The Janus Panels:  Looking Back in Order to Look Forward
Robert Williams and Kathryn LaBarre
This panel session consists of two parts: "I remember ADI/ASIS/ASIS&T" and "What I want ASIST to be in 2037." In the first part, selected ASIS&T members who have held membership for at least 25 years will briefly talk about their favorite/most memorable moments in ASIS&T. Former presidents and major award winners meeting the 25 years or more membership criterion will be given precedence for the short presentations. The following members with 25+ years who have agreed to present in this part are: Samantha Hastings, Trudi Hahn, Toni Carbo, Ralf Shaw, Michael Buckland, and Chuck Ben-Ami Lipetz.  In the second part, selected ASIS&T members who have been members less than 5 years will briefly tell us what they want ASIS&T to be like, to do, to represent, etc. when it turns 100 in 2037.

WORKSHOP KEYNOTE ADDRESS:

Interdisciplinary information work: Concepts and practices
Palmer, Carole
Keynote address for workshop Where Your World Meets Mine:  Information Used Across Domains (SIG USE)

POSTERS:

Semi-automated Collection Evaluation for Large-scale Aggregations
Katrina Fenlon, Peter Organisciak, Jacob Jett and Miles Efron
Library and museum digital collections are increasingly aggregated at various levels.

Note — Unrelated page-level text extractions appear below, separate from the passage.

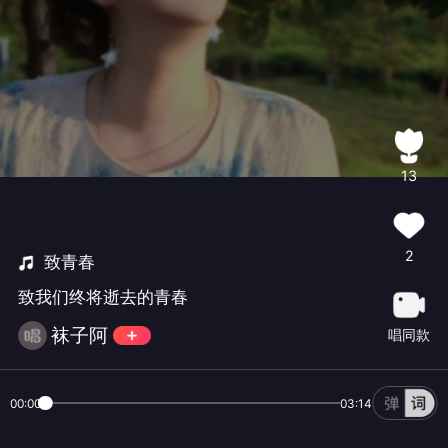
13
2
致青春
致我们终将逝去的青春
袜子阿
唱同款
00:00
03:14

Large-scale aggregations, often characterized by heterogeneous or messy metadata, pose unique and growing challenges to aggregation administrators  not only in facilitating end-user discovery and access, but in performing basic administrative and curatorial tasks in a scalable way, such as finding messy data and determining the overall topical landscape of the aggregation. This poster describes early findings on using statistical text analysis techniques to improve the scalability of an aggregation development workflow for a large-scale aggregation. These techniques hold great promise for automating historically labor-intensive evaluative aspects of aggregation development and form the basis for the development of an aggregators dashboard. The aggregators dashboard is planned as a statistical text-analysis-driven tool for supporting large-scale aggregation development and maintenance, through multifaceted, automatic visualization of an aggregations metadata quality and topical coverage.  The administrators dashboard will support principled yet scalable aggregation development.

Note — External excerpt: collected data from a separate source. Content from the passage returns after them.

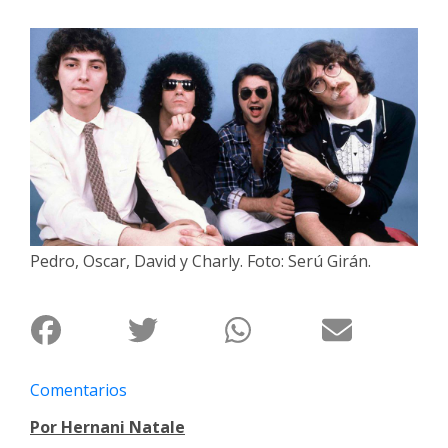
Interés
General
La
Ciudad
Deportes
Arte
y
Espectáculos
Pedro, Oscar, David y Charly. Foto: Serú Girán.
Policiales
Cartelera
Fotos
de
Familia
Comentarios
Clasificados
Por Hernani Natale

Shaken and Stirred: ASIS&T 2011 Attendee Reactions to Shaking It Up: Embracing New Methods for Publishing, Finding, Discussing and Measuring Our Research Output
Alex Garnett, University of Victoria; Kim Holmberg, Abo Akademi University; Christina Pikas, University of Maryland; Heather Piwowar, National Evolutionary Synthesis Center; Jason Priem, University of North Carolina; and Nicholas Weber, University of Illinois
What does the Information Science community think about new, open methods for publishing, finding, discussing, and measuring our research output?  This poster will summarize audience member participation and reaction to an ASIS&T 2011 panel discussing these issues. Reaction data will consist of several Likert-scale and open-ended responses.  The data will be collected only a day or two before the poster is displayed: classification and visualization will be done openly to accomplish a rapid summary of the data.  The tight timeline and attendees-as-data-source will heighten the relevance of these exploratory results.  Likert-scale response distributions will be displayed in dot-plots to facilitate additional Write-On-The-Poster contributions from poster-viewers, further increasing engagement. Through this process we hope to raise awareness of these new open methods, discuss their strengths and weaknesses for the Information Science community, experiment with new methods for face-to-face group scholarly communication, and build community.